Governing Borderless Threats

June 7, 2014 - Mediterranean Sea / Italy: Italian navy rescues asylum seekers traveling by boat off the coast of Africa. More than 2,000 migrants jammed in 25 boats arrived in Italy June 12, ending an international operation to rescue asylum seekers traveling from Libya. They were taken to three Italian ports and likely to be transferred to refugee centers inland. Hundreds of women and dozens of babies, were rescued by the frigate FREMM Bergamini as part of the Italian navy's "Mare Nostrum" operation, launched last year after two boats sank and more than 400 drowned. Favorable weather is encouraging thousands of migrants from Syria, Eritrea and other sub-Saharan countries to arrive on the Italian coast in the coming days. Cost of passage is in the 2,500 Euros range for Africans and 3,500 for Middle Easterners, per person. Over 50,000 migrants have landed Italy in 2014. Many thousands are in Libya waiting to make the crossing. (Massimo Sestini/Polaris)

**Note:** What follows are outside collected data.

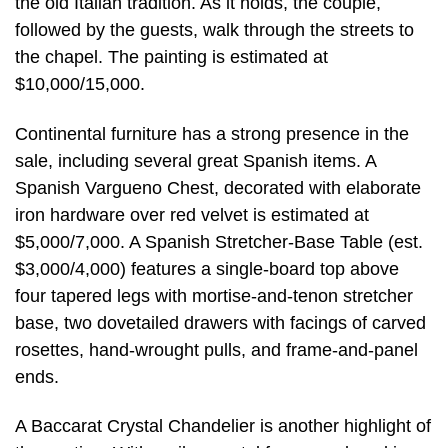
the old Italian tradition. As it holds, the couple,
followed by the guests, walk through the streets to
the chapel. The painting is estimated at
$10,000/15,000.
Continental furniture has a strong presence in the
sale, including several great Spanish items. A
Spanish Vargueno Chest, decorated with elaborate
iron hardware over red velvet is estimated at
$5,000/7,000. A Spanish Stretcher-Base Table (est.
$3,000/4,000) features a single-board top above
four tapered legs with mortise-and-tenon stretcher
base, two dovetailed drawers with facings of carved
rosettes, hand-wrought pulls, and frame-and-panel
ends.
A Baccarat Crystal Chandelier is another highlight of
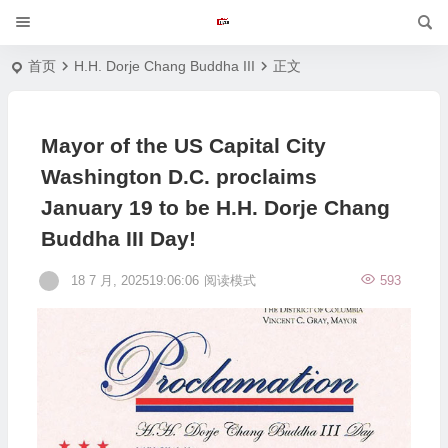
首页
H.H. Dorje Chang Buddha III
正文
Mayor of the US Capital City
Washington D.C. proclaims
January 19 to be H.H. Dorje Chang
Buddha III Day!
18 7 月, 202519:06:06
阅读模式
593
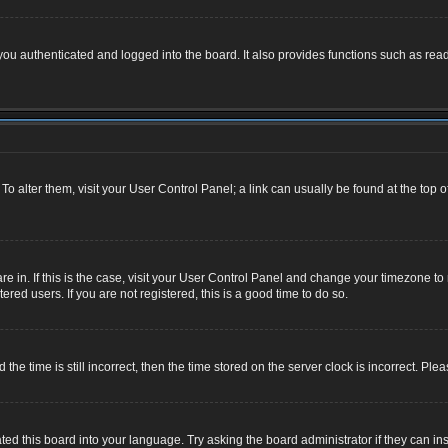
u authenticated and logged into the board. It also provides functions such as read
. To alter them, visit your User Control Panel; a link can usually be found at the top
 are in. If this is the case, visit your User Control Panel and change your timezone 
red users. If you are not registered, this is a good time to do so.
 time is still incorrect, then the time stored on the server clock is incorrect. Plea
ted this board into your language. Try asking the board administrator if they can ins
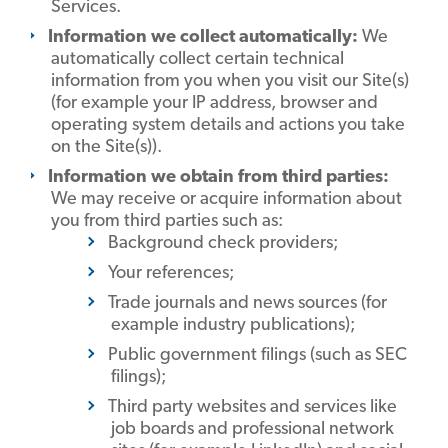
Services.
Information we collect automatically:
We
automatically collect certain technical
information from you when you visit our Site(s)
(for example your IP address, browser and
operating system details and actions you take
on the Site(s)).
Information we obtain from third parties:
We may receive or acquire information about
you from third parties such as:
Background check providers;
Your references;
Trade journals and news sources (for
example industry publications);
Public government filings (such as SEC
filings);
Third party websites and services like
job boards and professional network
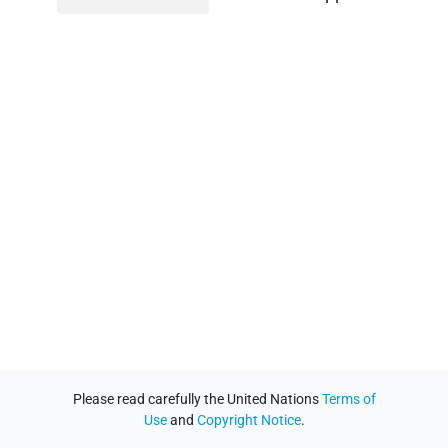
Please read carefully the United Nations
Terms of
Use
and
Copyright Notice
.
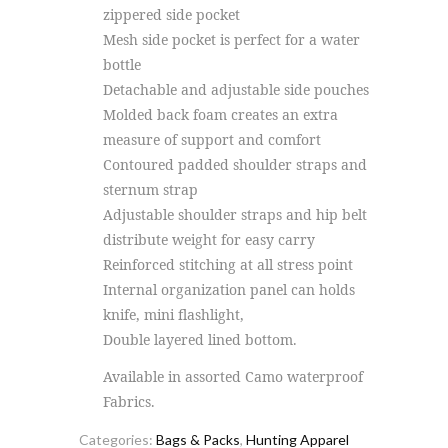
zippered side pocket
Mesh side pocket is perfect for a water
bottle
Detachable and adjustable side pouches
Molded back foam creates an extra
measure of support and comfort
Contoured padded shoulder straps and
sternum strap
Adjustable shoulder straps and hip belt
distribute weight for easy carry
Reinforced stitching at all stress point
Internal organization panel can holds
knife, mini flashlight,
Double layered lined bottom.
Available in assorted Camo waterproof
Fabrics.
Categories:
Bags & Packs
,
Hunting Apparel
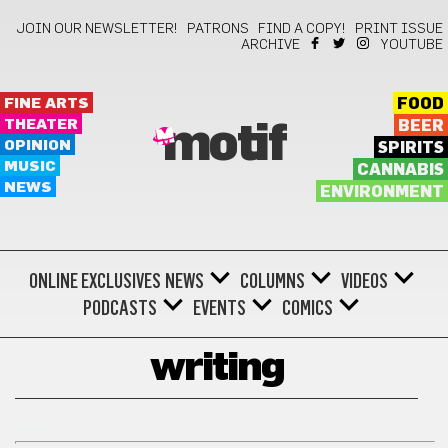
JOIN OUR NEWSLETTER!
PATRONS
FIND A COPY!
PRINT ISSUE
ARCHIVE
YOUTUBE
FINE ARTS
FOOD
THEATER
BEER
motif
OPINION
SPIRITS
MUSIC
CANNABIS
NEWS
ENVIRONMENT
ONLINE EXCLUSIVES
NEWS
COLUMNS
VIDEOS
PODCASTS
EVENTS
COMICS
writing
BONUS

Lee Jones discusses the changing landscape of securitization and sovereignty at The Disorder of Things:

The ‘solutions’ to non-traditional security threats thus often reinforce the very inequalities in power and resources that spawns them in the first place. Western donors and agencies are often directly complicit, working around entrenched interests instead of challenging them, in order to maintain access and ‘show results’. In the name of international security, they often exacerbate insecurity for the most disadvantaged, while doing little to control threats and risks. This can only change if, rather than seeking to manage and contain security problems, we challenge the structures that generate them – structures in which Western governments and agencies are often themselves directly implicated.